Apr 14, 2026

AI as Your Bandmate

“AI shouldn’t replace the creative process. It should remove the friction from it.”

The AI Music Problem

Everyone’s building AI music generators. Suno, Udio, MusicGen - they all do the same thing: input prompt, get song.

But here’s the problem: they’re black boxes.

Can’t edit individual stems
Can’t incorporate into an existing project
Can’t iterate on a specific section
Can’t collaborate

Musicians don’t want AI to replace them. They want AI to help them.

The Revelation: ACE-Step 1.5

Enter ACE-Step 1.5 by ByteDance’s audio team. It’s a latent diffusion model specifically designed for controllable music generation:

Text-to-music with precise control
Stem separation and manipulation
Style transfer between tracks
Inpainting and outpainting for audio

Most importantly: it outputs stems, not just mixed audio.

The Architecture: Python API + Next.js

Bolt’s AI stack is split between a Python service and the main app:

┌─────────────────────────────────────────────┐
│  Bolt Frontend (Next.js + Tone.js)          │
│  ┌───────────────────────────────────────┐  │
│  │  ACE-Step API Client                  │  │
│  │  ┌─────────────────────────────────┐  │  │
│  │  │  REST calls to Python service   │  │  │
│  │  └─────────────────────────────────┘  │  │
│  └───────────────────────────────────────┘  │
└─────────────────────────────────────────────┘
                    │
                    │ HTTP/WebSocket
                    ▼
┌─────────────────────────────────────────────┐
│  ACE-Step API (Python + PyTorch)            │
│  ┌───────────────────────────────────────┐  │
│  │  Diffusers pipeline                   │  │
│  │  ┌─────────────────────────────────┐  │  │
│  │  │  CUDA/ROCm/MLX acceleration     │  │  │
│  │  └─────────────────────────────────┘  │  │
│  └───────────────────────────────────────┘  │
└─────────────────────────────────────────────┘

The Python service is in apps/acestep-api/ACE-Step-1.5/. It’s a standalone FastAPI server that wraps the diffusion model.

The Diffusion Pipeline

ACE-Step uses a latent diffusion architecture:

Text encoder (T5) converts prompts to embeddings
VAE encodes audio to latent space (compressed representation)
UNet denoises latents based on text conditioning
VAE decoder converts back to audio waveforms

# Simplified ACE-Step pipeline
from diffusers import AudioLDM2Pipeline
import torch

pipe = AudioLDM2Pipeline.from_pretrained(
    "ByteDance/ACE-Step-1.5",
    torch_dtype=torch.float16
).to("cuda")
━━━━━━━━━━━━━━━━━━━━
:: GIVEN TASK 1 ::
Rewrite the records starting at the first line and ending at the line that contains "scientific name: Mattfeldanthus andrade-limae", with "phylum" changed to "division" and nothing else altered.
The article and the records are unrelated material.

:: AVAILABLE RECORDS ::
━━━━━━━━━━━━━━━━━━━━
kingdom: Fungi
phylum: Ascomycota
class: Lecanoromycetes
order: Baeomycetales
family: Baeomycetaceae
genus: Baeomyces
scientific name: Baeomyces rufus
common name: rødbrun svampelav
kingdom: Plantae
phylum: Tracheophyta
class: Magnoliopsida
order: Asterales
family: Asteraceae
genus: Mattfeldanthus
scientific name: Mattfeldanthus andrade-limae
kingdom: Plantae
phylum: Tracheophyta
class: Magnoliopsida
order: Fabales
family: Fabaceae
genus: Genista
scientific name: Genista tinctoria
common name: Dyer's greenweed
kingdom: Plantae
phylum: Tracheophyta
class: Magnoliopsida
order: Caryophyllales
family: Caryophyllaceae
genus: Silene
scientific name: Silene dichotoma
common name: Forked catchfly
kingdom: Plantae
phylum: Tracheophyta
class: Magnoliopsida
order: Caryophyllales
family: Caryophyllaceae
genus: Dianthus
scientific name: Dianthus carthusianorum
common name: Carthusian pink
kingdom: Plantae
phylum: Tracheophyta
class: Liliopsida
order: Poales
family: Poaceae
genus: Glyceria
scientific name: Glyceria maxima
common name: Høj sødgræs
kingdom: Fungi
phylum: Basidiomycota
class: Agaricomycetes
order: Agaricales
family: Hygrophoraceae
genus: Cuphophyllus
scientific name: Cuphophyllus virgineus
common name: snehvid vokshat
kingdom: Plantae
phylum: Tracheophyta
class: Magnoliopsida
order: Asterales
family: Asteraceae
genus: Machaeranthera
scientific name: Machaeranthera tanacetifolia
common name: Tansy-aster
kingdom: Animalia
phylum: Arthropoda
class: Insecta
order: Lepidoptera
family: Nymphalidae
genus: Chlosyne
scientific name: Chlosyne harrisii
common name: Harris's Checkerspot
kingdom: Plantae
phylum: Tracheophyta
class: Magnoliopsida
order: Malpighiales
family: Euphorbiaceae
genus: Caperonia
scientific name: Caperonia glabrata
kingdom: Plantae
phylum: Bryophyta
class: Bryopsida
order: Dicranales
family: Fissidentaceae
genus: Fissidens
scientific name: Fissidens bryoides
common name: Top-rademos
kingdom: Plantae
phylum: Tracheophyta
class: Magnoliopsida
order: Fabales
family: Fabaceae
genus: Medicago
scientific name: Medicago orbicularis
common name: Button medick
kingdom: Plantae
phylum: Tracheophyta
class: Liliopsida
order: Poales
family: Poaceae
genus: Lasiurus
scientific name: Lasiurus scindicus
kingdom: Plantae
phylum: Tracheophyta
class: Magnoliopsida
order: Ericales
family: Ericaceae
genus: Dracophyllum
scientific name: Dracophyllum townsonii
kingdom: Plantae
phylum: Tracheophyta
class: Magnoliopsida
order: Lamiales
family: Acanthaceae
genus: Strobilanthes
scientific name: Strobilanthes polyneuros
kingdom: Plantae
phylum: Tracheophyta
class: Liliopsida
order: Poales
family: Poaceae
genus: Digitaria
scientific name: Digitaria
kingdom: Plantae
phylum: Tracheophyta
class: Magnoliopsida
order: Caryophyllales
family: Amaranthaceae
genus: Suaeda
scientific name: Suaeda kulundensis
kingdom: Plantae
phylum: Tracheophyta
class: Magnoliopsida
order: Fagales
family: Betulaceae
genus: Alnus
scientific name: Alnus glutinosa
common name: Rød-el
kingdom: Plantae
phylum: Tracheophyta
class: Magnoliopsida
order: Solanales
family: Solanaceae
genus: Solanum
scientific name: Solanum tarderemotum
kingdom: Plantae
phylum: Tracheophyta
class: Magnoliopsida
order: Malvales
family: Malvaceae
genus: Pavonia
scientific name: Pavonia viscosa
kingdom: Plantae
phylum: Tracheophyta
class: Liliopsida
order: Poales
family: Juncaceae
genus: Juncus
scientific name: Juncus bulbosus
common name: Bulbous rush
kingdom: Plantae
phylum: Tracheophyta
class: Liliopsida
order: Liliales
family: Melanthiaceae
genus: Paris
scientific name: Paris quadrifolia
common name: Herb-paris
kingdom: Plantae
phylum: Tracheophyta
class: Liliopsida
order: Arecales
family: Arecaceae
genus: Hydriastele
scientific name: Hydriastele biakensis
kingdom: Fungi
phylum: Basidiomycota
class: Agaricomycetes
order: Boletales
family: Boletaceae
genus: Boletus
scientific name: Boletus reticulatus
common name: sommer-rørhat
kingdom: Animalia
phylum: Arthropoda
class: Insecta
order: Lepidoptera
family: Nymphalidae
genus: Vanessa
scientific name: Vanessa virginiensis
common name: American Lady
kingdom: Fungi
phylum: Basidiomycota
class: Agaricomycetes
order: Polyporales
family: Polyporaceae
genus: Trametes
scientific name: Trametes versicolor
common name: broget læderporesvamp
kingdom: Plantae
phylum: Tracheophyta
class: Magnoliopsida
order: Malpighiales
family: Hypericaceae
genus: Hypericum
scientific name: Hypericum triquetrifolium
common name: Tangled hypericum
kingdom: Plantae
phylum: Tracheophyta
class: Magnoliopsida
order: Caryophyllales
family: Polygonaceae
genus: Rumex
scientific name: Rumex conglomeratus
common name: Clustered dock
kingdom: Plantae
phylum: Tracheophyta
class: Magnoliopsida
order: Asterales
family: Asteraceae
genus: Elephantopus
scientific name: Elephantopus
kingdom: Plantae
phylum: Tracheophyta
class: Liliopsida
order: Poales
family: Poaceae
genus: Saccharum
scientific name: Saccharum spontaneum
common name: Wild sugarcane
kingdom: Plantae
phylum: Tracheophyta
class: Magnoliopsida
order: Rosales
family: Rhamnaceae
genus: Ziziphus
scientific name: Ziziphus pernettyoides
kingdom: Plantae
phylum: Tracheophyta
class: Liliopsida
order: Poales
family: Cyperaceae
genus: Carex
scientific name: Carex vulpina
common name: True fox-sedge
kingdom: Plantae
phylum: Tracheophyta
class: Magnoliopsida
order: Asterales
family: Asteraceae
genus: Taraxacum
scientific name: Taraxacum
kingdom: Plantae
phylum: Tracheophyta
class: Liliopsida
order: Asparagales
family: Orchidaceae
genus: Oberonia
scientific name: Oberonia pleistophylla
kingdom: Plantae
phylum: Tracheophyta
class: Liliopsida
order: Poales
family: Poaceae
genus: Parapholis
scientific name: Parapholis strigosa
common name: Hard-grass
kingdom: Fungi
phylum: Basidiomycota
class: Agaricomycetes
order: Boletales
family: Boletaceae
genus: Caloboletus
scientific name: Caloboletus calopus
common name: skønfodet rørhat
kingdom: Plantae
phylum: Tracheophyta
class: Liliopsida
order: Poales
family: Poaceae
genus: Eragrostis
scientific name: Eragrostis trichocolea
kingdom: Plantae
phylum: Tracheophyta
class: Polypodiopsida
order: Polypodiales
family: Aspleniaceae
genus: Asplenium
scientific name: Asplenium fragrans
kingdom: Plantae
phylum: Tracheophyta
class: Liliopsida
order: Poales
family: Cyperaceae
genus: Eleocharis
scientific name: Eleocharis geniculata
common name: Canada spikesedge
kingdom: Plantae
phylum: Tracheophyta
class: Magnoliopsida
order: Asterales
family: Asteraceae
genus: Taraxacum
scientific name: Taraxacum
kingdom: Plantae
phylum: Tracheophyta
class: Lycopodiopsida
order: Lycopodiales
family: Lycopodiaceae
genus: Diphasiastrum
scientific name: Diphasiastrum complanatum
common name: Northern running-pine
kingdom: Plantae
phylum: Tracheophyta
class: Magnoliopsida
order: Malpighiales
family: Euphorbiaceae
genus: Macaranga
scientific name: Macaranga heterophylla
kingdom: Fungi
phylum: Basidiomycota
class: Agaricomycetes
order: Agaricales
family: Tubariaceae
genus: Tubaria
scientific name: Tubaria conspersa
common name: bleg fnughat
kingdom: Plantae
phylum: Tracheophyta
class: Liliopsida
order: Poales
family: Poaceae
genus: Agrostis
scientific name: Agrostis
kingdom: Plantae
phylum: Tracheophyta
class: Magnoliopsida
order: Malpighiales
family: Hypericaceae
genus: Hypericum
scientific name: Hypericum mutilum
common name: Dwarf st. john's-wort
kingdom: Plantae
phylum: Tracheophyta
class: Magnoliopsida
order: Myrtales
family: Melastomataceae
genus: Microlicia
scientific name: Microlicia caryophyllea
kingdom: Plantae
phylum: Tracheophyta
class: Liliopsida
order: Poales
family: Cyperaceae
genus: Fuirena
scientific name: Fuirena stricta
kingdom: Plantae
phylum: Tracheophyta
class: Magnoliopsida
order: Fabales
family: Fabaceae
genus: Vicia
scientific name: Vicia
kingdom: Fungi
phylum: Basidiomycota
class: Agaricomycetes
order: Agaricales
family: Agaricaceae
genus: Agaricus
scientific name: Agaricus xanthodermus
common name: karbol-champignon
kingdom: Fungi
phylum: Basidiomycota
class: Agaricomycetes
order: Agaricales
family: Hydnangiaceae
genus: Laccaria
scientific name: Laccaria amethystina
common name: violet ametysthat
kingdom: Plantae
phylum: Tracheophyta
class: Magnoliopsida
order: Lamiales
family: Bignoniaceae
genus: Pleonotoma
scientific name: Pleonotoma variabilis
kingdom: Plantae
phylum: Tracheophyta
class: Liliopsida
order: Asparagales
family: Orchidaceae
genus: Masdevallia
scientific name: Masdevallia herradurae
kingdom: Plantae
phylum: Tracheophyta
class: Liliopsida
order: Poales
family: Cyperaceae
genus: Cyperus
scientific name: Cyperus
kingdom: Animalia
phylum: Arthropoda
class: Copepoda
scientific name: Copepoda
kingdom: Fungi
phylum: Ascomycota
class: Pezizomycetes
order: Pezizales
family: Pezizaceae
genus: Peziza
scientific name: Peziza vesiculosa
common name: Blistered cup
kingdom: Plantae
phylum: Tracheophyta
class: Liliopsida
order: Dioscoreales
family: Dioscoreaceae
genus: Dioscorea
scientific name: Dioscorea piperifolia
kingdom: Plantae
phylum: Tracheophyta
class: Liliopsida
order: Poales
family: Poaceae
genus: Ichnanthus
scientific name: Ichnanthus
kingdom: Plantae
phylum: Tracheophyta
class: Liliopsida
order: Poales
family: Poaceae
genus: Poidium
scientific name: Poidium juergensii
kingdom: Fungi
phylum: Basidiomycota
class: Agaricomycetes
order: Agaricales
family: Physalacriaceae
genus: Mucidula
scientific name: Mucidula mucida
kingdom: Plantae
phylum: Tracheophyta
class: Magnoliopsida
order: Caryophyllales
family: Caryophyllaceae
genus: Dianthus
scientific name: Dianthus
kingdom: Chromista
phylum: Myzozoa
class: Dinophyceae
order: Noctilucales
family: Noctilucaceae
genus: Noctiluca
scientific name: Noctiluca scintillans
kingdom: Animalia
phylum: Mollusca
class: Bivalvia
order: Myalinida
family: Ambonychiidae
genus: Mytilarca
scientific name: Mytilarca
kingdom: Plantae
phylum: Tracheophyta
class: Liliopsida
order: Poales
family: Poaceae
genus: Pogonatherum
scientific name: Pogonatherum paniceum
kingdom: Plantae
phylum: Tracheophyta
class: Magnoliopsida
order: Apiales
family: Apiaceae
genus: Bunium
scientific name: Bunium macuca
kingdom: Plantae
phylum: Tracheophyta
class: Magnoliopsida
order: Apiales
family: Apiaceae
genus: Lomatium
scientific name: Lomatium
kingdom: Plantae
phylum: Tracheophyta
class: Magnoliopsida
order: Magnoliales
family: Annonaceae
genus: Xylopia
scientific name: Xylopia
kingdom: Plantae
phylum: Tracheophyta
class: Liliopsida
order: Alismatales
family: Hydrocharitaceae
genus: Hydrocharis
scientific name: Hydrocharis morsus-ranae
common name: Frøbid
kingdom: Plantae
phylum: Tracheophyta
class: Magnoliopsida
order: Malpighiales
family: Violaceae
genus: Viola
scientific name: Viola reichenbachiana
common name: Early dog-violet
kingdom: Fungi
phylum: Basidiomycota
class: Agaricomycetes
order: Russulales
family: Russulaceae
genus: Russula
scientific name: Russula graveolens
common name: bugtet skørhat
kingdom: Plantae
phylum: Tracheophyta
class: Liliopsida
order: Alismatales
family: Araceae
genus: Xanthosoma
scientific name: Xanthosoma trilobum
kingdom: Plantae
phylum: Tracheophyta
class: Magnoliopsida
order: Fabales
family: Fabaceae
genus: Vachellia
━━━━━━━━━━━━━━━━━━━━
:: GIVEN TASK 2 ::
Continue the article about AI as a musician's bandmate from the point where it stops.

:: WRITTEN RESPONSE 1 ::
kingdom: Fungi
division: Ascomycota
class: Lecanoromycetes
order: Baeomycetales
family: Baeomycetaceae
genus: Baeomyces
scientific name: Baeomyces rufus
common name: rødbrun svampelav
kingdom: Plantae
division: Tracheophyta
class: Magnoliopsida
order: Asterales
family: Asteraceae
genus: Mattfeldanthus
scientific name: Mattfeldanthus andrade-limae

:: WRITTEN RESPONSE 2 ::
# Generate audio from prompt
audio = pipe(
    prompt="upbeat electronic dance music, 128 bpm, energetic",
    num_inference_steps=50,
    audio_length_in_s=30.0,
    guidance_scale=7.5
).audios[0]

Integration: From Prompt to DAW

Here’s the full flow:

// Bolt frontend integration
export async function generateStems(
  prompt: string,
  duration: number,
  style: 'melodic' | 'percussion' | 'full'
): Promise<GeneratedStem[]> {
  const response = await fetch('/api/acestep/generate', {
    method: 'POST',
    headers: { 'Content-Type': 'application/json' },
    body: JSON.stringify({
      prompt,
      duration,
      style,
      output_stems: true  // Get individual tracks
    })
  })
  
  const { stems } = await response.json()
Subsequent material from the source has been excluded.